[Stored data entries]
-- -- --

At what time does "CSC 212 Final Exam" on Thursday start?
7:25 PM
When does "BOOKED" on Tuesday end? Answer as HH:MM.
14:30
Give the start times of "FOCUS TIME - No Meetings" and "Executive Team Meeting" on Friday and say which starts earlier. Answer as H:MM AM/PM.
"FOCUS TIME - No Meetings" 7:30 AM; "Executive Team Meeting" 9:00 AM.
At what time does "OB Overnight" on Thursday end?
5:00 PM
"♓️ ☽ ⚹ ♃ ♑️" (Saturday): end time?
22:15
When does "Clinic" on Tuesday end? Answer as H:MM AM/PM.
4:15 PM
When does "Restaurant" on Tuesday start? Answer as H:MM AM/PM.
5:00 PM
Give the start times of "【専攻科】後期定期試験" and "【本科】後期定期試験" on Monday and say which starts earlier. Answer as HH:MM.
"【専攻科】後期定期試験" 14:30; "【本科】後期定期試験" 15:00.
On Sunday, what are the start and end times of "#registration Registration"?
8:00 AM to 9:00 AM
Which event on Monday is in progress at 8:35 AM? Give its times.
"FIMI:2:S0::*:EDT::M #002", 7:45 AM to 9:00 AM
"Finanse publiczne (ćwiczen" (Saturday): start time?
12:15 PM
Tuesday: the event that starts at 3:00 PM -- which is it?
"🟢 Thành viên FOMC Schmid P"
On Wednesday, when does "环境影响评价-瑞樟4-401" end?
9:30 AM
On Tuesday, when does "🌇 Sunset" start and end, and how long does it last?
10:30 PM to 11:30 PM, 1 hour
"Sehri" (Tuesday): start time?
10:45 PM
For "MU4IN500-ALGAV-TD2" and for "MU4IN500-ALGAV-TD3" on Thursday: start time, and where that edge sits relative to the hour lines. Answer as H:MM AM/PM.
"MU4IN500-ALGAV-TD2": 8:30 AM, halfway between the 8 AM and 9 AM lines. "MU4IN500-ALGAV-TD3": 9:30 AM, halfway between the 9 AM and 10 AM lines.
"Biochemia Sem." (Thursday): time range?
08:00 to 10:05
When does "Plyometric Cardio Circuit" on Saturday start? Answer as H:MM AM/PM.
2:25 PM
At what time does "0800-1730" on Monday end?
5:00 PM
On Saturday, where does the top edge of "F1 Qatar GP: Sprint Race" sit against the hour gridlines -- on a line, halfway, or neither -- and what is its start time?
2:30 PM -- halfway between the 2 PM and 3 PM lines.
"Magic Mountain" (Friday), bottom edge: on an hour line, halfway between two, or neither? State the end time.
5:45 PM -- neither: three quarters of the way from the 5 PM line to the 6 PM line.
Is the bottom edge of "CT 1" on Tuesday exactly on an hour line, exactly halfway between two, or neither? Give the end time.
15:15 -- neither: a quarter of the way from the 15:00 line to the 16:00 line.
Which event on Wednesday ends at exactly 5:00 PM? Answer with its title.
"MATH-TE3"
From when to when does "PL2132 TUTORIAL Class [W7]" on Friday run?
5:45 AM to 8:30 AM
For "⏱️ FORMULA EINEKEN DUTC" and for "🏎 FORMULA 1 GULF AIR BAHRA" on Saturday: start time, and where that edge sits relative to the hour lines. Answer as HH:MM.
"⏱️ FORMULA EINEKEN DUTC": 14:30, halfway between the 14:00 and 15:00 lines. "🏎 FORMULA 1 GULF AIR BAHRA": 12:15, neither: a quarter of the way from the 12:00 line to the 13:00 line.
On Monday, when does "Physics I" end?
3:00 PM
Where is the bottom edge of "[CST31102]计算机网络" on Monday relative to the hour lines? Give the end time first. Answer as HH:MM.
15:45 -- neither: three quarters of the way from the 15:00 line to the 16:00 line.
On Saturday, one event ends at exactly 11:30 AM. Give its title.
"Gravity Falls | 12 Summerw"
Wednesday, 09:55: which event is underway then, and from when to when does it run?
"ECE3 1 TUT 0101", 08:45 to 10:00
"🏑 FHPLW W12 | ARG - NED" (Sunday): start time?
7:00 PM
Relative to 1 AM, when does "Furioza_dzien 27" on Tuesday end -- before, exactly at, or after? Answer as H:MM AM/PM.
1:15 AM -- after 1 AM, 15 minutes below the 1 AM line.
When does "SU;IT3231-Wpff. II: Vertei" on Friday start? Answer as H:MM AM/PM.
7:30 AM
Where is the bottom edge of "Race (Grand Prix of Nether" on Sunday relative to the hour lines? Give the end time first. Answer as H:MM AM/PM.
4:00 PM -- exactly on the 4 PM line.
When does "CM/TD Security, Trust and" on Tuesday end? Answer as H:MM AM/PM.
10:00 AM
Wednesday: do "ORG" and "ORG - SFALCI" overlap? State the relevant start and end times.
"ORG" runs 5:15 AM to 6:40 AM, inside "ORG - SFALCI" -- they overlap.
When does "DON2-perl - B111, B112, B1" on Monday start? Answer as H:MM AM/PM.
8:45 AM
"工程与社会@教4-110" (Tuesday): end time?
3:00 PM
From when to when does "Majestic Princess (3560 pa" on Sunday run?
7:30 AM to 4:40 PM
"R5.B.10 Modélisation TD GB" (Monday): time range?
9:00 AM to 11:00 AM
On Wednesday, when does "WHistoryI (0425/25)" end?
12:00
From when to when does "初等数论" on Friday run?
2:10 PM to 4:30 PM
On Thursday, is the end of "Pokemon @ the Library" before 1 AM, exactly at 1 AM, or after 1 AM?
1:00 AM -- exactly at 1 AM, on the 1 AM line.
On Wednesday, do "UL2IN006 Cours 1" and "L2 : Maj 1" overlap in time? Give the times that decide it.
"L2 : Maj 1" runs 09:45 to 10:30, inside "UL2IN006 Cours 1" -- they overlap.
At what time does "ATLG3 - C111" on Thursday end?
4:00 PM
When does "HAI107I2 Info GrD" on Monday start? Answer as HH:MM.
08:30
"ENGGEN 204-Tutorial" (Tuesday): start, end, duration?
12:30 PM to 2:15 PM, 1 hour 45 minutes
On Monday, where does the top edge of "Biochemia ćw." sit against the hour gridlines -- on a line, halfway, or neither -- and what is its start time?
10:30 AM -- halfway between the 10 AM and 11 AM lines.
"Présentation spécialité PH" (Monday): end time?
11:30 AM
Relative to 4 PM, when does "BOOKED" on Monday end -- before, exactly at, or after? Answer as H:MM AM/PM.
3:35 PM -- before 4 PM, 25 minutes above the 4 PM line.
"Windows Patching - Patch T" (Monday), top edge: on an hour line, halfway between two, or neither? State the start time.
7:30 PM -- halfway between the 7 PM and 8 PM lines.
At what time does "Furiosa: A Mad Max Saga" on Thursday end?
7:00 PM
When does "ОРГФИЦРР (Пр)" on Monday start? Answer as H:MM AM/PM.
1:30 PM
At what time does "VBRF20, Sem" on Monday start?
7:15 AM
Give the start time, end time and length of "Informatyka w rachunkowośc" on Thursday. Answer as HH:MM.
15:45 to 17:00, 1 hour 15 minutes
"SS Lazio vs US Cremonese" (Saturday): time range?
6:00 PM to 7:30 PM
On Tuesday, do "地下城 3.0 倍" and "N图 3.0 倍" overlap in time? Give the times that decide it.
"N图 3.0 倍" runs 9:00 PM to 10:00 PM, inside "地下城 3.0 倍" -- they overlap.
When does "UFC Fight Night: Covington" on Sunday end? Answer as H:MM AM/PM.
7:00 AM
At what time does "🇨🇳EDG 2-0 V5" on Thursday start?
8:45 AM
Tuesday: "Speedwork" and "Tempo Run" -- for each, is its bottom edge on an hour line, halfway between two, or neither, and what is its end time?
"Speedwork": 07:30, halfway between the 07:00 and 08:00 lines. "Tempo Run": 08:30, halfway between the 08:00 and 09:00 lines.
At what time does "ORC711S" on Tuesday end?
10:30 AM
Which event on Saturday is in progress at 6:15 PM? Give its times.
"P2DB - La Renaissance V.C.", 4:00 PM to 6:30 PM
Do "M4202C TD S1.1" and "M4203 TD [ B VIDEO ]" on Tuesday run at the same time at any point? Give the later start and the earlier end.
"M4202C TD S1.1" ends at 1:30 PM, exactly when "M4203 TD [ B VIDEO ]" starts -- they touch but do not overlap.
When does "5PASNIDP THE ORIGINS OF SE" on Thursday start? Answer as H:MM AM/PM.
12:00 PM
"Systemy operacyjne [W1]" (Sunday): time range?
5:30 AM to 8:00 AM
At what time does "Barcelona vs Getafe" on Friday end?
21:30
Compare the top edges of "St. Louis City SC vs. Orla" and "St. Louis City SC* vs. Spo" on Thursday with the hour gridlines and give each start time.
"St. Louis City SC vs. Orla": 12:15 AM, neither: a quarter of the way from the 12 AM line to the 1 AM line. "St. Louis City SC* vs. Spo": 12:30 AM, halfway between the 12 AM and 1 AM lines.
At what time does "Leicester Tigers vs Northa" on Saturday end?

-- -- --

_YOUR OBJECTIVE_
Convert the lines, starting at the first one and ending at the one containing "2:30 PM -- halfway", into a Markdown table with columns named Row and Line. Leave out any blank lines.

_RESULT OF THE TASK_
| Row | Line |
|---|---|
| 1 | At what time does "CSC 212 Final Exam" on Thursday start? |
| 2 | 7:25 PM |
| 3 | When does "BOOKED" on Tuesday end? Answer as HH:MM. |
| 4 | 14:30 |
| 5 | Give the start times of "FOCUS TIME - No Meetings" and "Executive Team Meeting" on Friday and say which starts earlier. Answer as H:MM AM/PM. |
| 6 | "FOCUS TIME - No Meetings" 7:30 AM; "Executive Team Meeting" 9:00 AM. |
| 7 | At what time does "OB Overnight" on Thursday end? |
| 8 | 5:00 PM |
| 9 | "♓️ ☽ ⚹ ♃ ♑️" (Saturday): end time? |
| 10 | 22:15 |
| 11 | When does "Clinic" on Tuesday end? Answer as H:MM AM/PM. |
| 12 | 4:15 PM |
| 13 | When does "Restaurant" on Tuesday start? Answer as H:MM AM/PM. |
| 14 | 5:00 PM |
| 15 | Give the start times of "【専攻科】後期定期試験" and "【本科】後期定期試験" on Monday and say which starts earlier. Answer as HH:MM. |
| 16 | "【専攻科】後期定期試験" 14:30; "【本科】後期定期試験" 15:00. |
| 17 | On Sunday, what are the start and end times of "#registration Registration"? |
| 18 | 8:00 AM to 9:00 AM |
| 19 | Which event on Monday is in progress at 8:35 AM? Give its times. |
| 20 | "FIMI:2:S0::*:EDT::M #002", 7:45 AM to 9:00 AM |
| 21 | "Finanse publiczne (ćwiczen" (Saturday): start time? |
| 22 | 12:15 PM |
| 23 | Tuesday: the event that starts at 3:00 PM -- which is it? |
| 24 | "🟢 Thành viên FOMC Schmid P" |
| 25 | On Wednesday, when does "环境影响评价-瑞樟4-401" end? |
| 26 | 9:30 AM |
| 27 | On Tuesday, when does "🌇 Sunset" start and end, and how long does it last? |
| 28 | 10:30 PM to 11:30 PM, 1 hour |
| 29 | "Sehri" (Tuesday): start time? |
| 30 | 10:45 PM |
| 31 | For "MU4IN500-ALGAV-TD2" and for "MU4IN500-ALGAV-TD3" on Thursday: start time, and where that edge sits relative to the hour lines. Answer as H:MM AM/PM. |
| 32 | "MU4IN500-ALGAV-TD2": 8:30 AM, halfway between the 8 AM and 9 AM lines. "MU4IN500-ALGAV-TD3": 9:30 AM, halfway between the 9 AM and 10 AM lines. |
| 33 | "Biochemia Sem." (Thursday): time range? |
| 34 | 08:00 to 10:05 |
| 35 | When does "Plyometric Cardio Circuit" on Saturday start? Answer as H:MM AM/PM. |
| 36 | 2:25 PM |
| 37 | At what time does "0800-1730" on Monday end? |
| 38 | 5:00 PM |
| 39 | On Saturday, where does the top edge of "F1 Qatar GP: Sprint Race" sit against the hour gridlines -- on a line, halfway, or neither -- and what is its start time? |
| 40 | 2:30 PM -- halfway between the 2 PM and 3 PM lines. |